PPPS: “What Immigrants Owe Society”

The paper evolved as a side project to my doctoral dissertation on the theoretical and practical factors factors that ought to determine a just immigration policy. I was reading an article in the New York Times on immigration in Europe and was struck by some remarks made Nyamko Sabuni, Swedish minister for integration and gender equality:

A lot of people misread their rights,” [Sabuni] said recently. “They think that freedom of religion means they can do anything in the name of religion, or that human rights mean that they can act however they want against others.” Not true, she said. “If they want to live here, have kids, have grandchildren, they must make an effort to adapt to the society where they live.”

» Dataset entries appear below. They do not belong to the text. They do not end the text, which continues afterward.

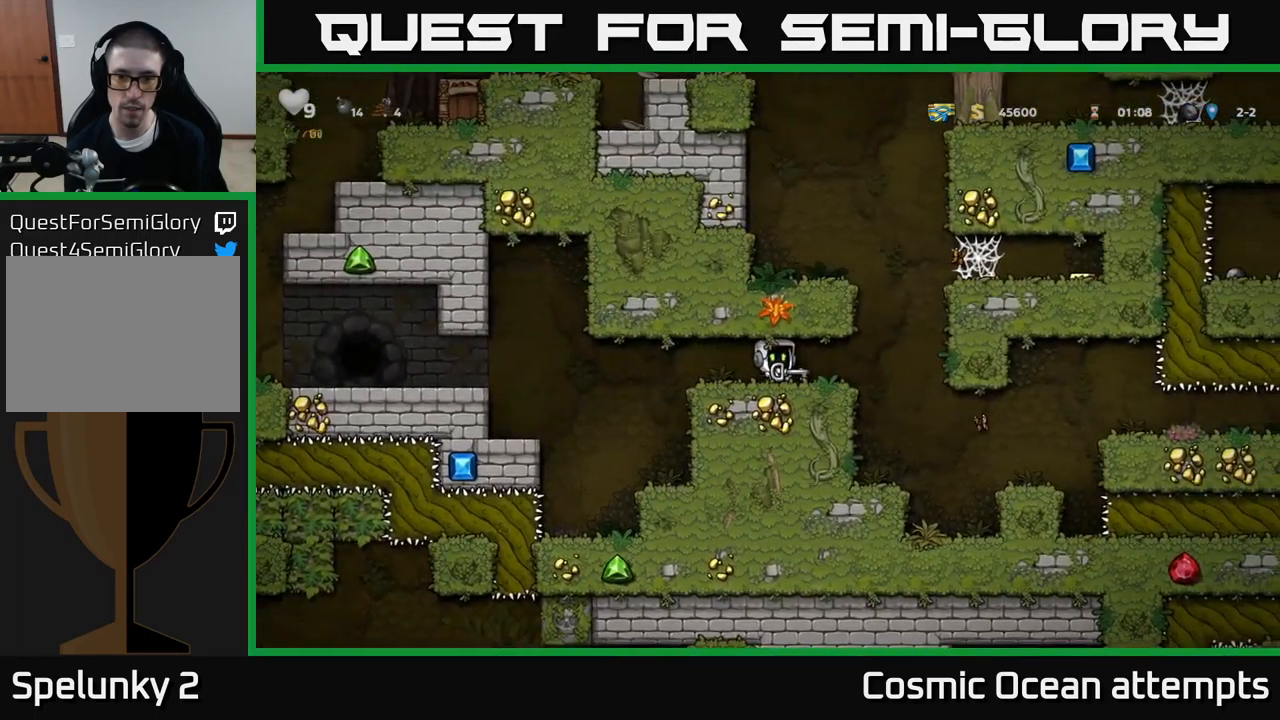
{"buttons": ["DPAD_RIGHT"], "left_stick": "center", "events": [[417, "DPAD_RIGHT", "down"]]}
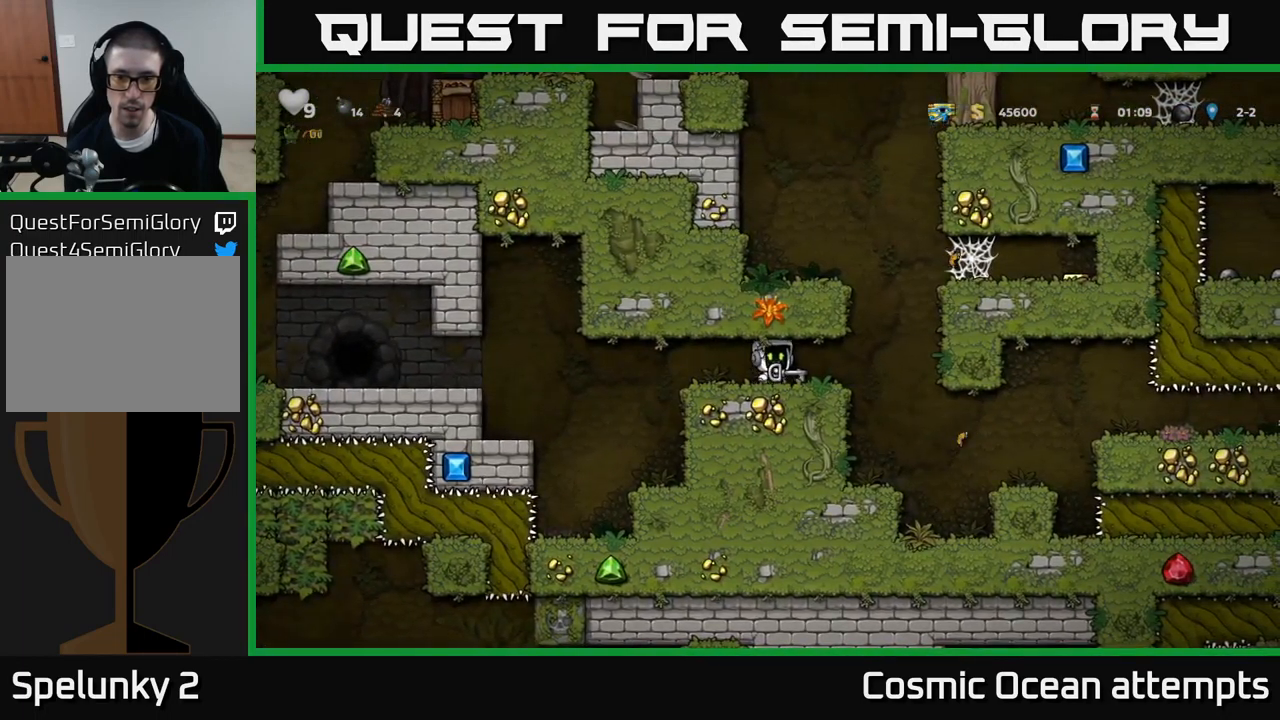
{"buttons": [], "left_stick": "center", "events": [[200, "DPAD_RIGHT", "up"]]}
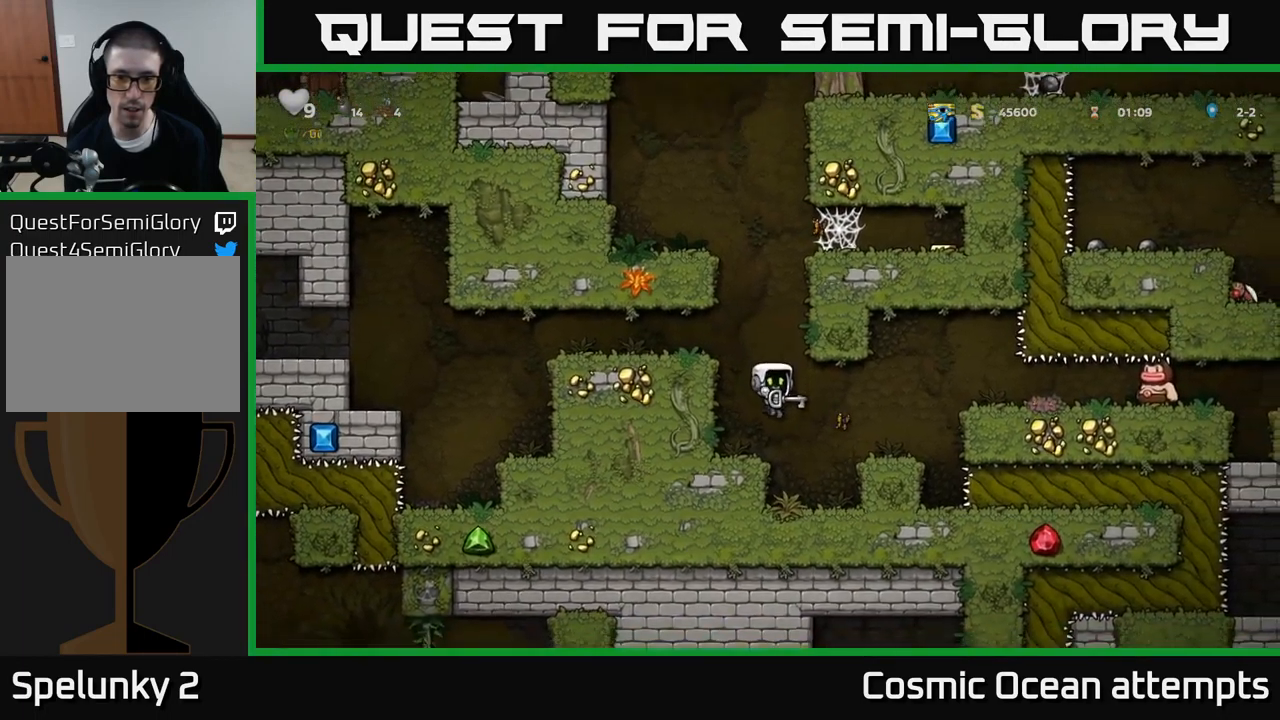
{"buttons": [], "left_stick": "center", "events": [[34, "DPAD_LEFT", "down"], [200, "DPAD_LEFT", "up"]]}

On one hand, her remarks appear almost banal — of course immigrants have adapt, at least in the sense of obeying the law, respecting entrenched norms and values and contributing to various public goods. (It is also the case that larger societies have to adapt to immigrant groups.) On the other hand, it struck me that she might be requiring something quite radical, namely that immigrants abandon substantial parts of their culture. The word “adapt” is ambiguous and says little about what immigrants’ precise moral obligations are.

While it seemed to me that many people agree that immigrants have some obligations to adapt, I found it extremely difficult to identify the grounds for this belief. What is troublesome is that longstanding groups within societies such as aboriginal groups, national minorities and even people who have chosen an “alternative” lifestyle do not have these obligations. Why should recent immigrants be in a different position, particularly if one values liberal autonomy and rights such as freedom of conscience, freedom of religion and freedom of association?

Working out these issues (or attempting to work them out!) led me to write this paper.

My paper can be downloaded here.

Matt Lister’s comments on the paper are available here.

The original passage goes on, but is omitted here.